Setelah Reina terlihat tidak akan menyela lagi, Kay melanjutkan ceritanya.
“Regina memang mengincarku. Dia kelihatan ngebet banget jadiin aku pacarnya. Tapi, aku yang nggak suka. Kenapa? Karena dia terlalu menor. Kamu nggak lihat dandanannya tadi? Bedak di wajahnya tebal banget. Terus bajunya terlalu ketat, dan dia… lebih tua dari aku.”
“Hah?! Lebih tua?!”
“Kamu percaya kalau aku bilang umur Regina itu 26 tahun?” kata Kay menahan tawa. “Please deh, Rei… aku nggak mungkin suka sama tante-tante. Dia juga sudah pernah menikah, tapi cerai sekitar 2 tahun lalu. Mana mau aku dibilang berondong yang lagi cari jodoh dengan janda!”
Kali ini, Reina yang tertawa. Dia tidak menyangka Regina Paramitha usianya lebih tua 8 tahun dari mereka berdua. Dan kalau diingat-ingat lagi, memang dandanan Regina sangat menor, tebal banget! Bajunya juga kelihatan lebih kecil satu ukuran dibanding ukuran asli Regina.
“Nah, sekarnag kamu bisa menyimpulkan, apa aku mau dengan tante-tante yang mencari berondong buat dipacarin?” tanya Kay.
“Ah, iya… hehehe… maaf, Kay. Habisnya, aku kesal sih tadi.” kata Reina. “Dia menempel terus padamu, aku jadi seperti obat nyamuk.”
Kay tertawa dan memberi Reina satu kue lumpur. Gadis itu menerimanya dan memakannya dengan lahap.
“Makanya, kamu jangan gampang kesal. Lain kali, kalau belum tahu apa-apa, jangan bersuara dulu, tunggu kujelaskan atau seseorang yang akan menjelaskannya padamu.” Kata Kay.
“Iya, Kay sayang…”
“Aku baru tahu kita pacaran. Sejak kapan?” goda Kay, yang lagi-lagi disambut dengan wajah cemberut Reina yang semakin lucu.
“Kay!!!”

***

Reina bersandar pada bahu Kay yang sedang asyik bermain PSP. Gadis itu sesekali tertawa melihat wajah Kay yang memberengut karena kalah dalam game yang sedang dimainkannya.
“Reina,”
“Apa?”
“Kamu… apa tidak ingin berpacaran?” tanya Kay.
“Kenapa kamu menanyakan itu?” tanya Reina balik. Sedikit bingung dengan pertanyaan cowok itu.

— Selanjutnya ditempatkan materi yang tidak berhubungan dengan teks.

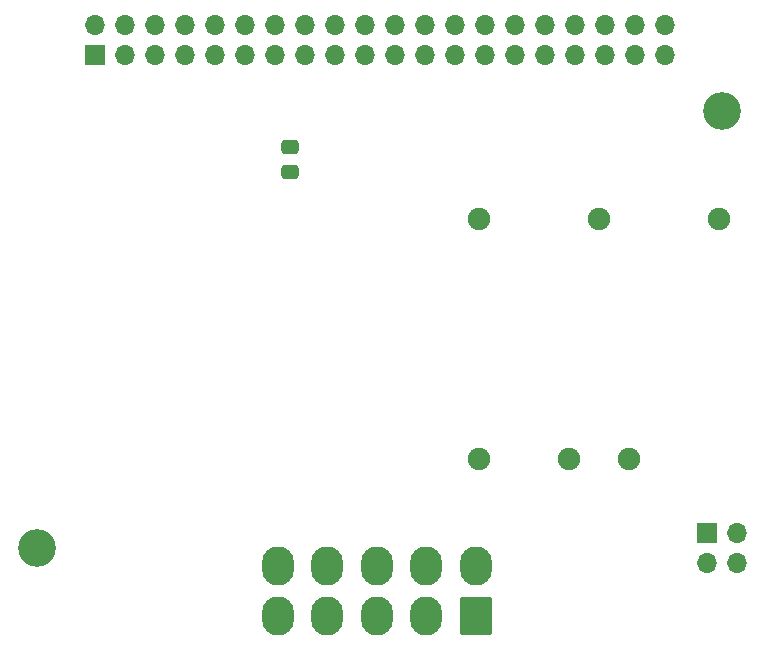
<source format=gbr>
%TF.GenerationSoftware,KiCad,Pcbnew,8.0.3-8.0.3-0~ubuntu23.10.1*%
%TF.CreationDate,2024-09-16T17:13:33+03:00*%
%TF.ProjectId,Raspberry Pi 5 shield,52617370-6265-4727-9279-205069203520,rev?*%
%TF.SameCoordinates,Original*%
%TF.FileFunction,Soldermask,Bot*%
%TF.FilePolarity,Negative*%
%FSLAX46Y46*%
G04 Gerber Fmt 4.6, Leading zero omitted, Abs format (unit mm)*
G04 Created by KiCad (PCBNEW 8.0.3-8.0.3-0~ubuntu23.10.1) date 2024-09-16 17:13:33*
%MOMM*%
%LPD*%
G01*
G04 APERTURE LIST*
G04 Aperture macros list*
%AMRoundRect*
0 Rectangle with rounded corners*
0 $1 Rounding radius*
0 $2 $3 $4 $5 $6 $7 $8 $9 X,Y pos of 4 corners*
0 Add a 4 corners polygon primitive as box body*
4,1,4,$2,$3,$4,$5,$6,$7,$8,$9,$2,$3,0*
0 Add four circle primitives for the rounded corners*
1,1,$1+$1,$2,$3*
1,1,$1+$1,$4,$5*
1,1,$1+$1,$6,$7*
1,1,$1+$1,$8,$9*
0 Add four rect primitives between the rounded corners*
20,1,$1+$1,$2,$3,$4,$5,0*
20,1,$1+$1,$4,$5,$6,$7,0*
20,1,$1+$1,$6,$7,$8,$9,0*
20,1,$1+$1,$8,$9,$2,$3,0*%
G04 Aperture macros list end*
%ADD10C,1.900000*%
%ADD11C,3.200000*%
%ADD12RoundRect,0.250001X1.099999X1.399999X-1.099999X1.399999X-1.099999X-1.399999X1.099999X-1.399999X0*%
%ADD13O,2.700000X3.300000*%
%ADD14R,1.700000X1.700000*%
%ADD15O,1.700000X1.700000*%
%ADD16RoundRect,0.250000X-0.475000X0.337500X-0.475000X-0.337500X0.475000X-0.337500X0.475000X0.337500X0*%
G04 APERTURE END LIST*
D10*
%TO.C,PS1*%
X157734000Y-104976000D03*
X152654000Y-104976000D03*
X165354000Y-84656000D03*
X155194000Y-84656000D03*
X145034000Y-84656000D03*
X145034000Y-104976000D03*
%TD*%
D11*
%TO.C,H6*%
X107640000Y-112540000D03*
%TD*%
D12*
%TO.C,J3*%
X144780000Y-118291000D03*
D13*
X140598000Y-118291000D03*
X136398000Y-118291000D03*
X132207000Y-118291000D03*
X127998000Y-118291000D03*
X144780000Y-114091000D03*
X140598000Y-114091000D03*
X136398000Y-114091000D03*
X132207000Y-114091000D03*
X127998000Y-114091000D03*
%TD*%
D11*
%TO.C,H5*%
X165640000Y-75540000D03*
%TD*%
D14*
%TO.C,J2*%
X164370000Y-111270000D03*
D15*
X166910000Y-111270000D03*
X164370000Y-113810000D03*
X166910000Y-113810000D03*
%TD*%
D14*
%TO.C,J1*%
X112510000Y-70810000D03*
D15*
X112510000Y-68270000D03*
X115050000Y-70810000D03*
X115050000Y-68270000D03*
X117590000Y-70810000D03*
X117590000Y-68270000D03*
X120130000Y-70810000D03*
X120130000Y-68270000D03*
X122670000Y-70810000D03*
X122670000Y-68270000D03*
X125210000Y-70810000D03*
X125210000Y-68270000D03*
X127750000Y-70810000D03*
X127750000Y-68270000D03*
X130290000Y-70810000D03*
X130290000Y-68270000D03*
X132830000Y-70810000D03*
X132830000Y-68270000D03*
X135370000Y-70810000D03*
X135370000Y-68270000D03*
X137910000Y-70810000D03*
X137910000Y-68270000D03*
X140450000Y-70810000D03*
X140450000Y-68270000D03*
X142990000Y-70810000D03*
X142990000Y-68270000D03*
X145530000Y-70810000D03*
X145530000Y-68270000D03*
X148070000Y-70810000D03*
X148070000Y-68270000D03*
X150610000Y-70810000D03*
X150610000Y-68270000D03*
X153150000Y-70810000D03*
X153150000Y-68270000D03*
X155690000Y-70810000D03*
X155690000Y-68270000D03*
X158230000Y-70810000D03*
X158230000Y-68270000D03*
X160770000Y-70810000D03*
X160770000Y-68270000D03*
%TD*%
D16*
%TO.C,C11*%
X129032000Y-78584500D03*
X129032000Y-80659500D03*
%TD*%
M02*

</source>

“Err… ya… kamu tahu Stevan, kan? Yang pernah mengajakmu jalan-jalan itu?”
“Aku tahu. Memangnya kenapa?” tanya Reina, “Ah! Jangan-jangan kamu mau menjodohkan aku dengannya, ya? Kamu disogok sama dia, ya? Kay! Kamu kok tega sih!?”
“Aku nggak bilang mau menjodohkan kamu.” kata Kay, “Dia hanya… sering menanyakan soal kamu ke aku, seperti apa makanan kesukaanmu, hobi yang kamu suka, dan apa saja kegiatan kamu. Kamu tahu sendiri kalau aku nggak suka ditanya macam-macam soal seperti itu. Bukan hanya dia saja, tapi penggemarmu yang lain.”
“Hee…”
“Jangan pasang wajah bego begitu, deh, Reina.” Kay mementil dahi Reina.
“Iih, Kay jahil, deh!” kata Reina sambil mementil dahi cowok itu balik.
Reina tertawa dan memakan makanannya. Sesekali dia melirik kearah Kay yang makan lebih lahap darinya. Ia hanya tersenyum ketika melihat Kay juga melirik kearahnya.
“Kay, lain kali, aku buatkan nasi uduk juga, ya? Kamu mau jadi pencicip pertama?” tanya Reina.
“Boleh saja, asal bisa dimakan…” kata Kay, yang langsung disambut Reina dengan meringis.